MSC a le goût des intérêts surprise. En décembre, dès lors qu’avait été révélé le mandat confié par le groupe Bolloré à la banque Morgan Stanley pour identifier de possibles candidats à reprendre tout ou partie des activités du Français sur le continent africain, les analystes du secteur se tordaient le cou à guetter une réaction de CMA CGM et Maersk. Finalement de façon moins convenue, la proposition est venue de MSC et avec considération (5,7 Md€).
Le leader mondial du transport maritime de conteneurs brouille à nouveau les messages en s’associant à Lufthansa (au capital duquel figure Klaus-Michael Kühne, principal actionnaire de Hapag-Lloyd) pour participer au tour de table de ITA Airways, la compagnie aérienne italienne née en octobre 2021 sur les cendres de la défunte Alitalia Airways après des années de renflouement publics, en vain.
40 % du capital
Il y a quelques jours, la presse italienne avait révélé que la compagnie aérienne allemande avait trouvé un partenaire industriel pour monter au capital à hauteur de 40 % de ITA Airways, détenue à 100 % par l’État italien et basée au sein du ministère de l’Économie. Face à la concurrence insoutenable des compagnies low-cost en Europe, la compagnie transalpine souhaite se concentrer sur le long courrier aux marges plus confortables. D'où la nécessité de s’adosser à un poids lourd du secteur.

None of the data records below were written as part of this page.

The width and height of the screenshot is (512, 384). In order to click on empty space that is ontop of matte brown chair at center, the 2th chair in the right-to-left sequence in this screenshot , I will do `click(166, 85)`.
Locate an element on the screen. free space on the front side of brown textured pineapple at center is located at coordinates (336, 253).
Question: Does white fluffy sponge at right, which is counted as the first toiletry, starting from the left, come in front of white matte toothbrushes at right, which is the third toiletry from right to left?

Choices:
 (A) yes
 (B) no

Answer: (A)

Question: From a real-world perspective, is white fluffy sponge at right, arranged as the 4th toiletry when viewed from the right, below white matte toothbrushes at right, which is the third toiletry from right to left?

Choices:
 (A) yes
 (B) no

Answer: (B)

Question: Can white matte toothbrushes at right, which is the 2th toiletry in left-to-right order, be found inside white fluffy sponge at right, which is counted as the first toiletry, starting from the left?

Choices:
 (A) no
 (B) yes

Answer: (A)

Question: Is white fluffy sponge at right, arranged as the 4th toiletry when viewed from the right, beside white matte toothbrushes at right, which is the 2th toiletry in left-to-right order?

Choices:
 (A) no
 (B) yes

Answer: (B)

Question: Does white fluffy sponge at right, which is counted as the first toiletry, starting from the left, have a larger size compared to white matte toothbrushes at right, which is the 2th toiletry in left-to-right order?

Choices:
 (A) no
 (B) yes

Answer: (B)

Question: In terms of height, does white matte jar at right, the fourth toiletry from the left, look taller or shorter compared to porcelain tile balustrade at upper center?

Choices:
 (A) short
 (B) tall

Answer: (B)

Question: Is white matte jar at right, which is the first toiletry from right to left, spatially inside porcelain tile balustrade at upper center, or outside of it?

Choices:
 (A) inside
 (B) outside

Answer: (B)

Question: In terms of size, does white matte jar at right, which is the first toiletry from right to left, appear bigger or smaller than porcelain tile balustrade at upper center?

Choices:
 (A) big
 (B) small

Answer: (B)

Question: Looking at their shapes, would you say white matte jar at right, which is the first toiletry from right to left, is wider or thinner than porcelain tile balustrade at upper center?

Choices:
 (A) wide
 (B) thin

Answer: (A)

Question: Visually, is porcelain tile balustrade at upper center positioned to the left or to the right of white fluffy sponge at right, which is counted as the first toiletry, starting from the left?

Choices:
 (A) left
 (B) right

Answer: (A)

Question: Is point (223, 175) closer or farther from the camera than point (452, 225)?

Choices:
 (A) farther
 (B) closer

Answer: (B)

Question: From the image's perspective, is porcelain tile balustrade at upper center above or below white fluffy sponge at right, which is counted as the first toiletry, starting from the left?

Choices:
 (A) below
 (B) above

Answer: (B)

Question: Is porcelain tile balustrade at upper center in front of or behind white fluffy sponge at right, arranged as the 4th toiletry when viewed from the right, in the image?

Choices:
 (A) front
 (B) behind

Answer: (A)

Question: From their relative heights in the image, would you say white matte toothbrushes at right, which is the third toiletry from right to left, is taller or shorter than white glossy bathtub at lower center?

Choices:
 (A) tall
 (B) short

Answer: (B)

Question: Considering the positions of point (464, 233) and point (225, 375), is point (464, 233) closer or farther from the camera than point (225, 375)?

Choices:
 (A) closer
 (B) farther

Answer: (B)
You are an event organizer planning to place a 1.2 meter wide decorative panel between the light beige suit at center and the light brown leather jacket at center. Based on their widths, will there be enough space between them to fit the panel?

« Aujourd'hui, MSC a manifesté au gouvernement italien son intérêt pour une participation majoritaire dans ITA Airways », indique en substance le très laconique communiqué du groupe, qui entend « tirer des synergies dans les secteurs du fret et du transport de passagers ». Les deux partenaires auraient demandé à ce que « le gouvernement italien conserve une participation minoritaire ».
Perte d’exploitation de 170 M€
ITA Airways doit présenter son plan stratégique le 31 janvier prochain. Les candidats à la reprise devraient donc pouvoir prendre connaissance très prochainement des données clés de l'entreprise. La compagnie aérienne (52 avions) a récupéré 83 % des créneaux horaires d'Alitalia à Milan et 43 % de ses slots (créneaux de décollage) à Rome. ITA a réalisé un chiffre d'affaires de 86 M€ entre la mi-octobre et fin 2021 (1,26 million de passagers), soit 50 % de moins que prévu, en raison de la déferlante du variant Omicron qui a perturbé le secteur aérien. Elle a essuyé une perte opérationnelle de 170 M€ en 2021.
Début décembre, elle a passé commandé de 28 Airbus (7 monocouloirs A220, 11 A320neo et 10 long-courriers A330neo) pour une valeur catalogue de 4,7 Md€. Elle avait signé auparavant, fin septembre, un accord avec la compagnie de location d'avions Air Lease Corporation (ALC) pour 31 autres appareils du constructeur européen, court, moyen et long-courriers.
L'État italien avait approuvé fin juillet l'injection de 700 M€. Il est prévu deux augmentations de capital en 2022 et 2023, portant le total à 1,35 Md€.
Des intérêts de plus en plus diversifiés
Si la transaction se fait, MSC, qui a détrôné Maersk début janvier de son statut de leader mondial, s’alignerait, mais sans commune mesure, sur la stratégie de ses deux proches concurrents, le danois Maersk et le français CMA CGM, comptant tous deux des actifs dans le transport aérien dans le cadre d’une approche en guichet unique et de bout en bout.
CMA CGM a investi le tarmac avec la création de CMA CGM Air Cargo doté d’une flotte détenue en propre – quatre A330-200F et deux commandes de B777F neufs – alors que quatre A350F, le nouveau freighter d’Airbus, ont été commandés.
Maersk a annoncé en novembre la commande de deux B777F neufs, qui seront livrés en 2024, et trois B767-300F, ceux-là loués auprès de Cargo Aircraft Management pour sa compagnie aérienne, Star Air, qu’il avait créée en 1987 au moment de la déréglementation du ciel. Compagnie tout-cargo depuis 1996, Star Air opère 15 Boeing, des B767 en majorité des versions -200F (livrés entre 2005-2006), tous basés à l’aéroport de Cologne-Bonn. Elle opère des vols réguliers européens, d’abord pour le compte d'UPS, ensuite pour celui de sa maison-mère et en affrétement.
Jusqu’à présent, outre le transport maritime de ligne (WEC Lines, Linea Messina,) le groupe dirigé par la famille Aponte a des intérêts dans les terminaux portuaires (Til), la logistique (Medlog), la croisière (MSC Cruises), le ferry/ropax (GNV) et le remorquage (MedTug). L’armateur a acquis 128 navires porte-conteneurs d'occasion depuis août 2020 pour lesquels il a dépensé plus de 4 Md$.